Winfried Bausback (Hg.), Carsten Linnemann (Hg.)

Der politische Islam gehört nicht zu Deutschland

Wie wir unsere freie Gesellschaft verteidigen
Cover: Der politische Islam gehört nicht zu Deutschland
Herder Verlag, Freiburg im Breisgau 2019
ISBN 9783451383519
, 288 Seiten, 22,00 EUR

Klappentext

Der politische Islam ist derzeit eines der größten Integrationshemmnisse von Muslimen in die deutsche Gesellschaft. Doch was ist gemeint, wenn die Herausgeber und Autoren dieses Buches vom politischen Islam sprechen? Für Carsten Linnemann und Winfried Bausback ist eine klare Differenzierung dringend notwendig, "denn den einen Islam gibt es nicht. Stattdessen gibt es unzählige Strömungen, leider nicht nur friedliebende. Die radikalen Ausprägungen, die den westlichen Lebensstil zum Feindbild erheben und unsere freiheitlich-demokratische Rechtsordnung zu unterlaufen suchen, bezeichnen wir als ´politischen Islam´. Und genau um diesen politischen Islam geht es in diesem Buch."

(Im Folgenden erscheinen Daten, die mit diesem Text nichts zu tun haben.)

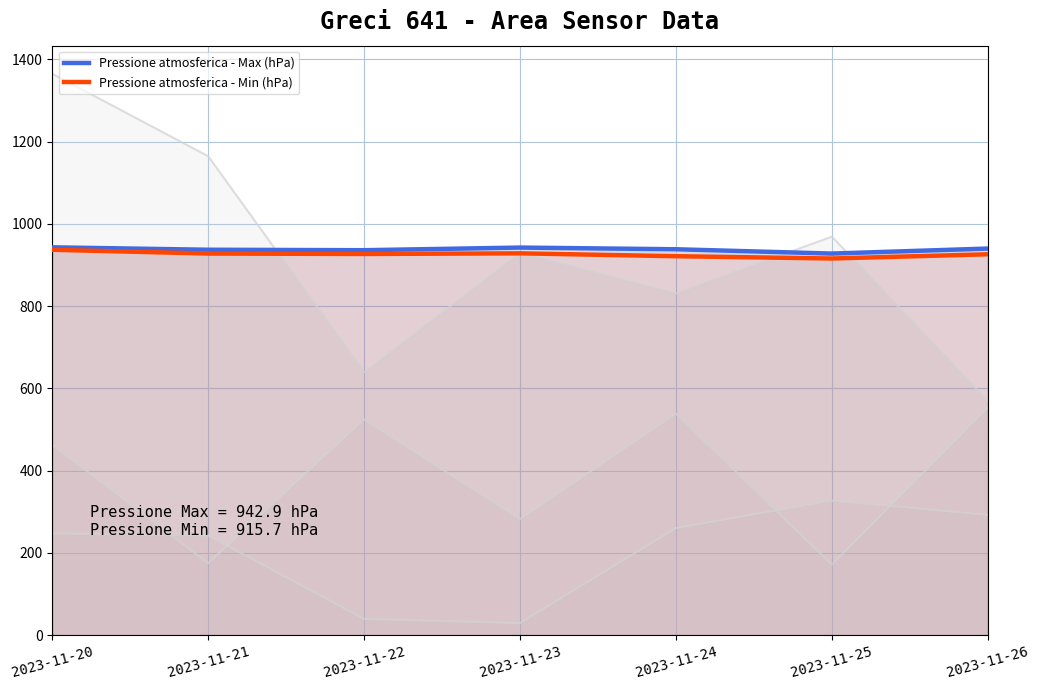

True or false: Pressione atmosferica - Min (hPa) and Pressione atmosferica - Max (hPa) intersect in this chart.

False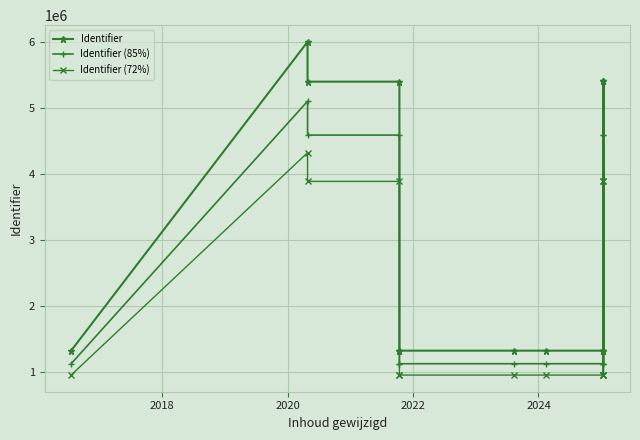

True or false: Identifier (72%) and Identifier (85%) cross at least once.

False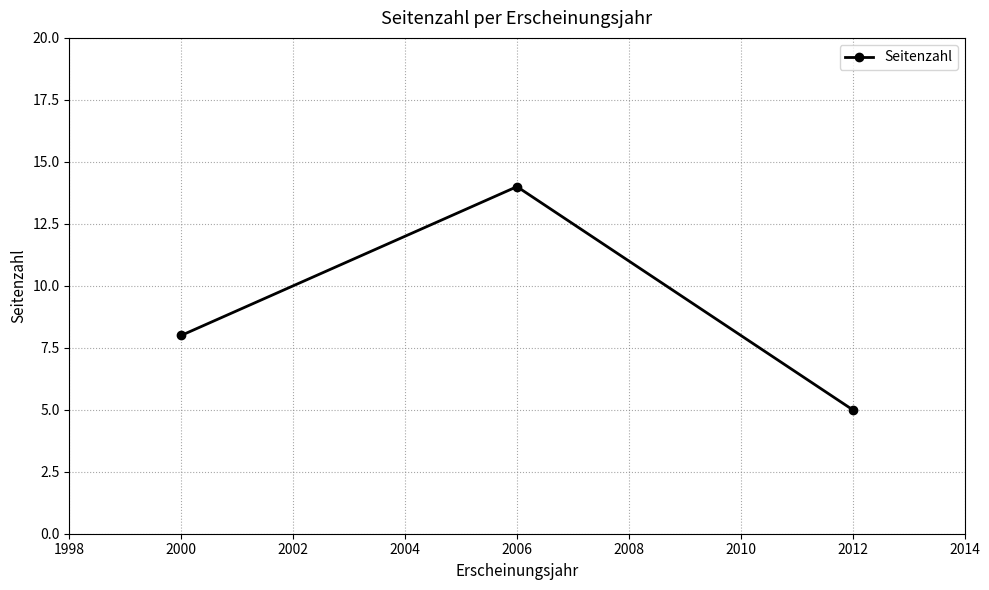

Reading right to left, transcribe all the data shown in this chart.

5	14	8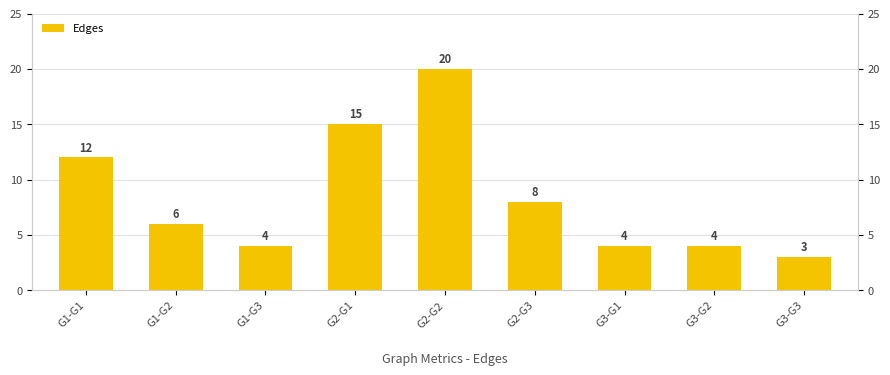

What is the difference between the maximum and minimum values?

17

Rezensionsnotiz zu Süddeutsche Zeitung, 03.06.2019

René Wildangel wundert es kaum, dass er auch auf rechtspopulistische Töne trifft in dem Carsten Linnemann und Winfried Bausback herausgegebenen Band. Um den politischen Islam geht es laut Rezensent hier mitnichten. Stattdessen werden ihm bekannte Schreckensszenarien der Islamisierung geboten, ist viel von der Unterschätzung des Islamismus und von falscher Toleranz die Rede. Beiträger wie Boris Palmer, Rudd Koopmans oder Necla Kelek liefern in den Augen Wildangels bloße Behauptungen, Pauschalisierungen oder Diskursrüpeleien statt Erkenntnisse. Einzige Ausnahme im Band: Ein Text von Markus Kerber, der Wildangel erklärt, dass der politische Islam nicht verfassungsfeindlich ist.